Department of Biochemistry & Molecular Biology and The Institute for Genome Sciences, University of Maryland, School of Medicine, BioPark II, Baltimore, MD 21201, USA.
Bioinformatics. 2009 Aug 1;25(15):1869-75. doi: 10.1093/bioinformatics/btp342. Epub 2009 Jun 8.
The patterns of sequence similarity and divergence present within functionally diverse, evolutionarily related proteins contain implicit information about corresponding biochemical similarities and differences. A first step toward accessing such information is to statistically analyze these patterns, which, in turn, requires that one first identify and accurately align a very large set of protein sequences. Ideally, the set should include many distantly related, functionally divergent subgroups. Because it is extremely difficult, if not impossible for fully automated methods to align such sequences correctly, researchers often resort to manual curation based on detailed structural and biochemical information. However, multiply-aligning vast numbers of sequences in this way is clearly impractical.
This problem is addressed using Multiply-Aligned Profiles for Global Alignment of Protein Sequences (MAPGAPS). The MAPGAPS program uses a set of multiply-aligned profiles both as a query to detect and classify related sequences and as a template to multiply-align the sequences. It relies on Karlin-Altschul statistics for sensitivity and on PSI-BLAST (and other) heuristics for speed. Using as input a carefully curated multiple-profile alignment for P-loop GTPases, MAPGAPS correctly aligned weakly conserved sequence motifs within 33 distantly related GTPases of known structure. By comparison, the sequence- and structurally based alignment methods hmmalign and PROMALS3D misaligned at least 11 and 23 of these regions, respectively.

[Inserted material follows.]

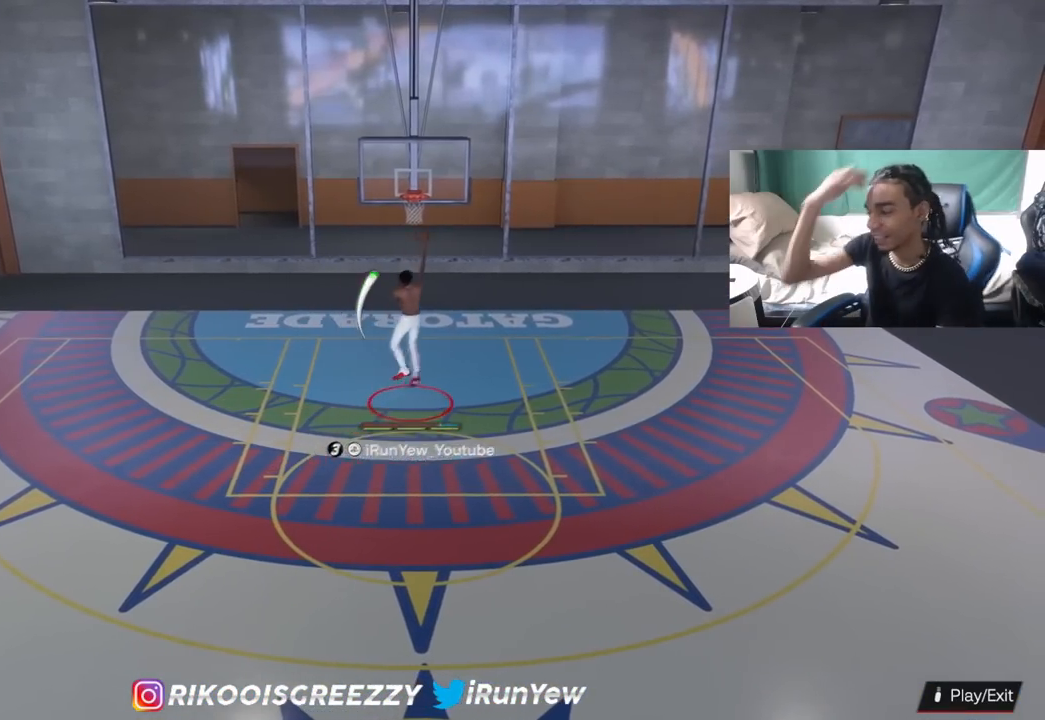
{"buttons": [], "left_stick": "left", "right_stick": "center", "events": []}
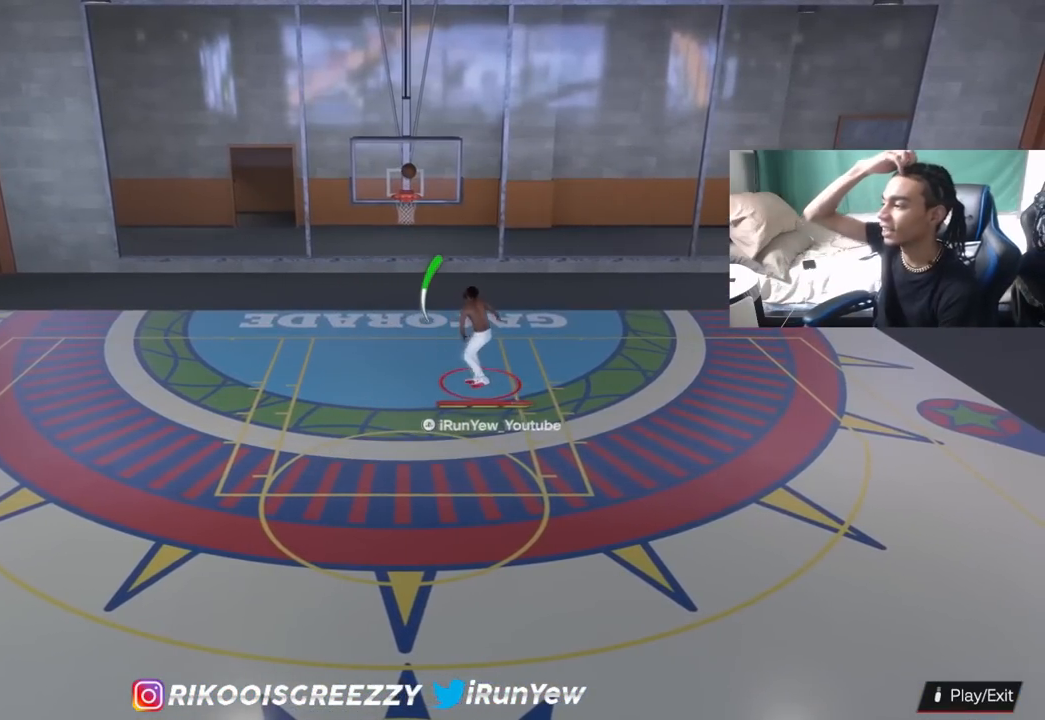
{"buttons": [], "left_stick": "left", "right_stick": "center", "events": []}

When applied to a dataset of 65 million protein sequences, MAPGAPS identified, classified and aligned (with comparable accuracy) nearly half a million putative P-loop GTPase sequences.
A C++ implementation of MAPGAPS is available at http://mapgaps.igs.umaryland.edu.
Supplementary data are available at Bioinformatics online.
在功能多样、进化相关的蛋白质中,序列相似性和差异性的模式包含了关于相应生化相似性和差异性的隐含信息。访问这些信息的第一步是对这些模式进行统计分析,这反过来又要求首先识别并准确对齐非常大量的蛋白质序列。理想情况下,该集合应包括许多远缘、功能上不同的亚群。由于完全自动化的方法很难(如果不是不可能的话)正确对齐这些序列,因此研究人员通常依赖于基于详细结构和生化信息的手动策展。然而,以这种方式多次对齐大量序列显然是不切实际的。
这个问题通过使用多对齐蛋白质序列全局对齐的多对齐轮廓(MAPGAPS)来解决。MAPGAPS 程序使用一组多对齐轮廓作为查询来检测和分类相关序列,并作为模板对序列进行多对齐。它依赖于 Karlin-Altschul 统计来提高敏感性,并依赖于 PSI-BLAST(和其他)启发式方法来提高速度。使用精心策展的 P 环 GTP 酶多轮廓对齐作为输入,MAPGAPS 正确对齐了 33 个已知结构的远缘 GTP 酶中弱保守序列基序。相比之下,序列和结构基的对齐方法 hmmalign 和 PROMALS3D 分别至少错误地对齐了这些区域中的 11 个和 23 个。当应用于 6500 万个蛋白质序列的数据集时,MAPGAPS 识别、分类和对齐了(具有可比性的准确性)近 50 万个假定的 P 环 GTP 酶序列。
MAPGAPS 的 C++实现可在 http://mapgaps.igs.umaryland.edu 获得。
补充数据可在 Bioinformatics 在线获得。